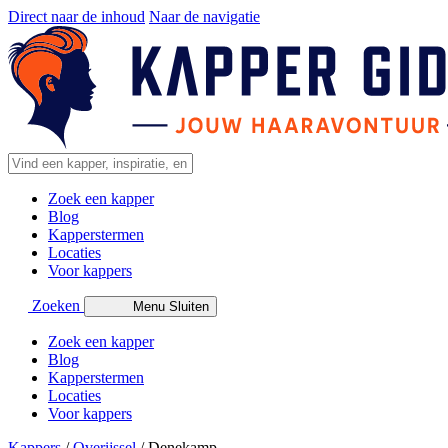
Direct naar de inhoud
Naar de navigatie
Zoek een kapper
Blog
Kapperstermen
Locaties
Voor kappers
Zoeken
Menu
Sluiten
Zoek een kapper
Blog
Kapperstermen
Locaties
Voor kappers
Kappers
/
Overijssel
/
Denekamp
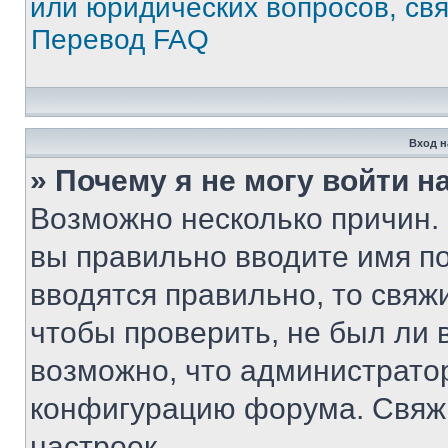
или юридических вопросов, св
Перевод FAQ
Вход н
» Почему я не могу войти 
Возможно несколько причин. 
вы правильно вводите имя п
вводятся правильно, то свя
чтобы проверить, не был ли 
возможно, что администрато
конфигурацию форума. Свяжи
настроек.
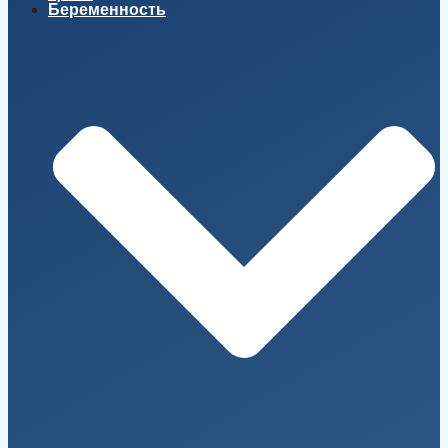
Беременность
┄┄┄┄┄┄
PROBLEM STATEMENT: Go through the material above and copy each line that has the word "правильно".

OUTPUT BELOW:
вы правильно вводите имя п
вводятся правильно, то свя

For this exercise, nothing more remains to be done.